Pluralism is the highest ideal of liberal democracy. The very idea of freedom is, for many on the left and among libertarians, protecting the rights of people to live wildly different lives, with wildly different values. In America, you can be Amish, or you can be a stock broker, or you can be a professor, or you can be a home maker. You can be part of a churchgoing family, or not, or a local official, or a High School coach.
Our own Karma Kaiser introduced me to this great little paper on Alasdair MacIntyre, Friedrich Hayek, and “Liberal Neutrality”. Liberal Neutrality is the idea, embraced by people like Hayek, that the ideal of pluralism, the system it engenders, is itself ethically neutral. Hayek had a model of social change, described in The Constitution of Liberty, in which small groups try out new things (where “things” is the set of all possible innovations include “practices, games, products, ideas”) and some subset of those new things diffuse to a larger group, and some subset of those diffuse to yet a larger group, etc. The result of the series of partial and complete diffusions is a plurality of practices and practical knowledge.
MacIntyre essentially called bullshit on this. Pluralism involves freedom to pursue a broad set of of lifestyles, to be sure. But that’s a far cry from ethical neutrality. Even your most extreme libertarian feeling at his most blasé about hookers and blow is clearly against murder, rape, and theft. In fact, most libertarians are against voluntary acts such as selling oneself into slavery.

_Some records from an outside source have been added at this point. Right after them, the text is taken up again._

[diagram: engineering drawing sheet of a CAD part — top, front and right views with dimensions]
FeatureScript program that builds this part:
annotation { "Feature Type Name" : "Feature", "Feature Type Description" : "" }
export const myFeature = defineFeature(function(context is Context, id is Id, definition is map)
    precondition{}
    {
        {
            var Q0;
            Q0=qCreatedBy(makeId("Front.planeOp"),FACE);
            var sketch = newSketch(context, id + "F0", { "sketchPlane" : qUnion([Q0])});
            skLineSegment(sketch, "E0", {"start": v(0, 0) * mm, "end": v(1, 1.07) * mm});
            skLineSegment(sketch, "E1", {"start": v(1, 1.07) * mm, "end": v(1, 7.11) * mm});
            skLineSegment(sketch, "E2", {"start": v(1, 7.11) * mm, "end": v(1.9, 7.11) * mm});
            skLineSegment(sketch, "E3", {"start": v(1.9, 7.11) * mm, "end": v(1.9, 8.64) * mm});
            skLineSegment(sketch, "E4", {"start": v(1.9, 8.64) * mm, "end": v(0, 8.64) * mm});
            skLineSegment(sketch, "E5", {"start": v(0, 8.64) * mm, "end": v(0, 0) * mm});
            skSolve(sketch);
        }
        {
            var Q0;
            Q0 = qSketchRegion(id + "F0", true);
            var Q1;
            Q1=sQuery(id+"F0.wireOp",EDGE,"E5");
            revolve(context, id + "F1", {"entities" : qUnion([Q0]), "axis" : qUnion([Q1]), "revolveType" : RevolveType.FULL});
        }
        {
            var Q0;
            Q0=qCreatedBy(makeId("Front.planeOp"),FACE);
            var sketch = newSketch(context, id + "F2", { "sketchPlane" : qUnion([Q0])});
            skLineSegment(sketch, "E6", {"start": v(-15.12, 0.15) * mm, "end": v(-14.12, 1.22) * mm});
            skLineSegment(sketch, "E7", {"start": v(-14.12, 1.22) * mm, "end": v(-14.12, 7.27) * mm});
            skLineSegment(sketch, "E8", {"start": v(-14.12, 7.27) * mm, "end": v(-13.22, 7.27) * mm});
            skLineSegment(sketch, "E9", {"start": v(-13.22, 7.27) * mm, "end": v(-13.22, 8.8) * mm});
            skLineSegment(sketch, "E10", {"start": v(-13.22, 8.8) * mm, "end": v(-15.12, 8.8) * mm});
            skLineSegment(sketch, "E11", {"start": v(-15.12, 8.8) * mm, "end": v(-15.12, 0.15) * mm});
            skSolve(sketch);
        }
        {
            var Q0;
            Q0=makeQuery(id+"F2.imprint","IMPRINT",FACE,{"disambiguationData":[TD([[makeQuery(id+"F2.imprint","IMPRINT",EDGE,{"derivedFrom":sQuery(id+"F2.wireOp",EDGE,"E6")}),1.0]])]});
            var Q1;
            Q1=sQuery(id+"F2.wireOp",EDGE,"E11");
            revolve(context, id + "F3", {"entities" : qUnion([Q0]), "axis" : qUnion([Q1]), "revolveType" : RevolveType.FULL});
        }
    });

The paper provides one non-neutral defense of markets and the liberal order. Deirdre McCloskey provides another. Ordinal utility economics provides another, though it pretends to a sort of neutrality that it does not earn.

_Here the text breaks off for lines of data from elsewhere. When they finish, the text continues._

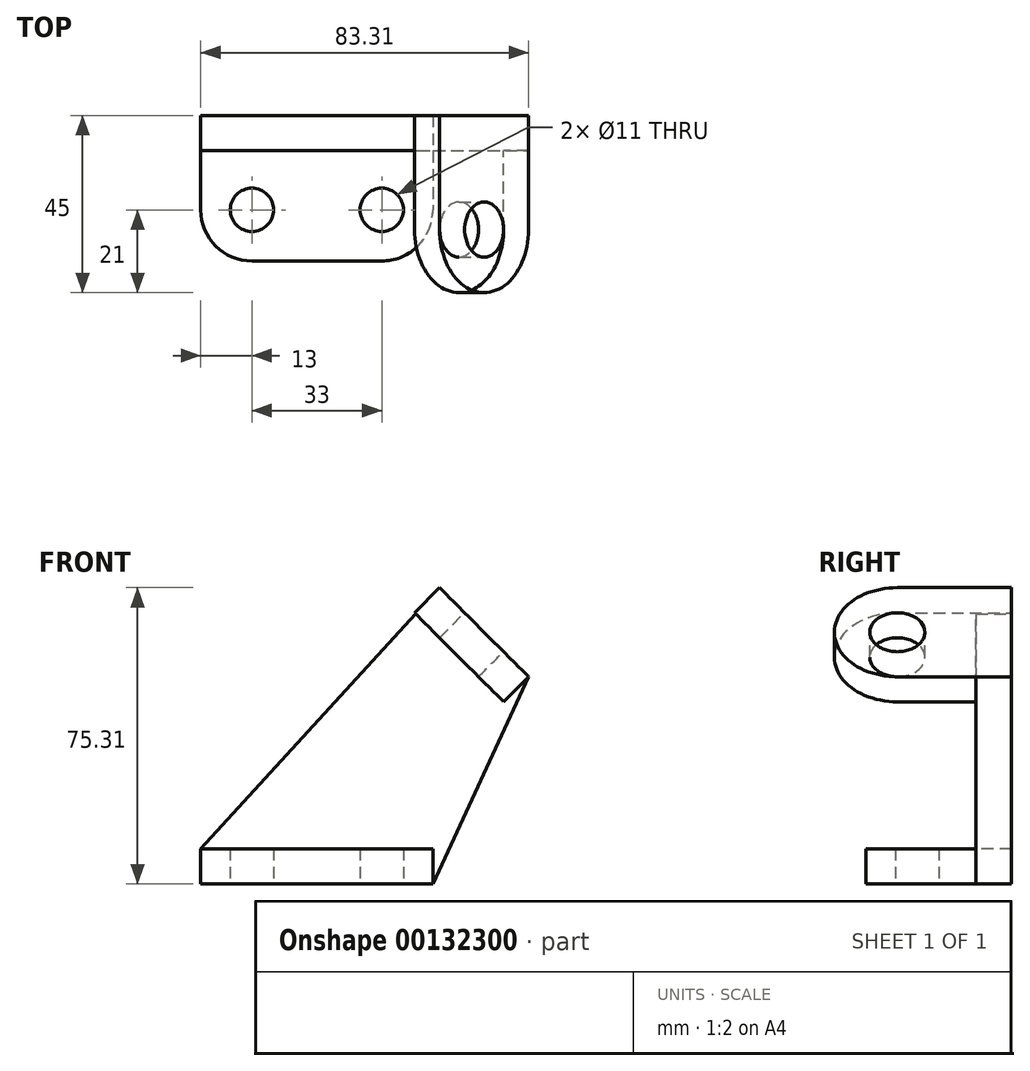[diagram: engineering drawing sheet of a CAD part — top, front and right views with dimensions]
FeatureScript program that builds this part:
annotation { "Feature Type Name" : "Feature", "Feature Type Description" : "" }
export const myFeature = defineFeature(function(context is Context, id is Id, definition is map)
    precondition{}
    {
        {
            var Q0;
            Q0=qCreatedBy(makeId("Top.planeOp"),FACE);
            var sketch = newSketch(context, id + "F0", { "sketchPlane" : qUnion([Q0])});
            skLineSegment(sketch, "E0.bottom", {"start": v(0, 0) * mm, "end": v(59, 0) * mm});
            skLineSegment(sketch, "E0.top", {"start": v(13, -37) * mm, "end": v(46, -37) * mm});
            skLineSegment(sketch, "E0.left", {"start": v(0, 0) * mm, "end": v(0, -24) * mm});
            skLineSegment(sketch, "E0.right", {"start": v(59, 0) * mm, "end": v(59, -24) * mm});
            skCircle(sketch, "E1", {"center": v(13, -24) * mm, "radius": 5.5 * mm});
            skCircle(sketch, "E2", {"center": v(46, -24) * mm, "radius": 5.5 * mm});
            skPoint(sketch, "E3.visualSharp", {"position": v(59, -37) * mm});
            skArc(sketch, "E3.filletArc", {"start": v(46, -37) * mm, "mid": v(55.2, -33.2) * mm, "end": v(59, -24) * mm});
            skPoint(sketch, "E4.visualSharp", {"position": v(0, -37) * mm});
            skArc(sketch, "E4.filletArc", {"start": v(0, -24) * mm, "mid": v(3.8, -33.2) * mm, "end": v(13, -37) * mm});
            skSolve(sketch);
        }
        {
            var Q0;
            Q0=makeQuery(id+"F0.imprint","IMPRINT",FACE,{"disambiguationData":[TD([[makeQuery(id+"F0.imprint","IMPRINT",EDGE,{"derivedFrom":sQuery(id+"F0.wireOp",EDGE,"E0.bottom")}),-1.0]])]});
            extrude(context, id + "F1", {"entities" : qUnion([Q0]), "depth" : 9 * mm});
        }
        {
            var Q0;
            Q0=makeQuery(id+"F1.opExtrude","SWEPT_FACE",FACE,{"disambiguationData":[OSD([sQuery(id+"F0.wireOp",EDGE,"E0.bottom")])]});
            var sketch = newSketch(context, id + "F2", { "sketchPlane" : qUnion([Q0])});
            skLineSegment(sketch, "E5", {"start": v(0, 9) * mm, "end": v(-60.69, 75.31) * mm});
            skLineSegment(sketch, "E6", {"start": v(-59, 0) * mm, "end": v(-83.31, 52.69) * mm});
            skLineSegment(sketch, "E7", {"start": v(-60.69, 75.31) * mm, "end": v(-83.31, 52.69) * mm});
            skPoint(sketch, "E8", {"position": v(-72, 64) * mm});
            skLineSegment(sketch, "E9", {"start": v(-72, 64) * mm, "end": v(-94.93, 64) * mm, "construction": true});
            skSolve(sketch);
        }
        {
            var Q0;
            Q0 = qSketchRegion(id + "F2", true);
            var Q1;
            Q1=makeQuery(id+"F2.imprint","IMPRINT",FACE,{"disambiguationData":[TD([[makeQuery(id+"F2.imprint","IMPRINT",EDGE,{"derivedFrom":sQuery(id+"F2.wireOp",EDGE,"E5")}),1.0]])]});
            extrude(context, id + "F3", {"entities" : qUnion([Q0, Q1]), "operationType" : NewBodyOperationType.ADD, "oppositeDirection" : true, "depth" : 9 * mm});
        }
        {
            var Q0;
            Q0=makeQuery(id+"F3.opExtrude","SWEPT_FACE",FACE,{"disambiguationData":[OSD([sQuery(id+"F2.wireOp",EDGE,"E7")])]});
            var sketch = newSketch(context, id + "F4", { "sketchPlane" : qUnion([Q0])});
            skLineSegment(sketch, "E10.0.0", {"start": v(0, -21.66) * mm, "end": v(0, 10.34) * mm});
            skLineSegment(sketch, "E11", {"start": v(0, 10.34) * mm, "end": v(-29, 10.34) * mm});
            skLineSegment(sketch, "E12", {"start": v(0, -21.66) * mm, "end": v(-29, -21.66) * mm});
            skPoint(sketch, "E12.endSnap0", {"position": v(-4.5, -21.66) * mm});
            skArc(sketch, "E13", {"start": v(-29, 10.34) * mm, "mid": v(-45, -5.66) * mm, "end": v(-29, -21.66) * mm});
            skPoint(sketch, "E13.centerSnap0", {"position": v(-9, -5.66) * mm});
            skCircle(sketch, "E14", {"center": v(-29, -5.66) * mm, "radius": 7 * mm});
            skSolve(sketch);
        }
        {
            var Q0;
            Q0 = qSketchRegion(id + "F4", true);
            extrude(context, id + "F5", {"entities" : qUnion([Q0]), "operationType" : NewBodyOperationType.ADD, "oppositeDirection" : true, "depth" : 9 * mm});
        }
    });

I agree with MacIntyre and Keat (the author of the paper linked to above) that a defense of markets and the liberal order must be non-neutral in nature.
Thoughts?
Most libertarians are against selling oneself into slavery? Is there a kind of slavery that is more permissible than another? What about debt?
Indentured servitude is, I believe, more permissible, because of the fact that it isn’t permanent. Debt is a-OK, part of a healthy market order.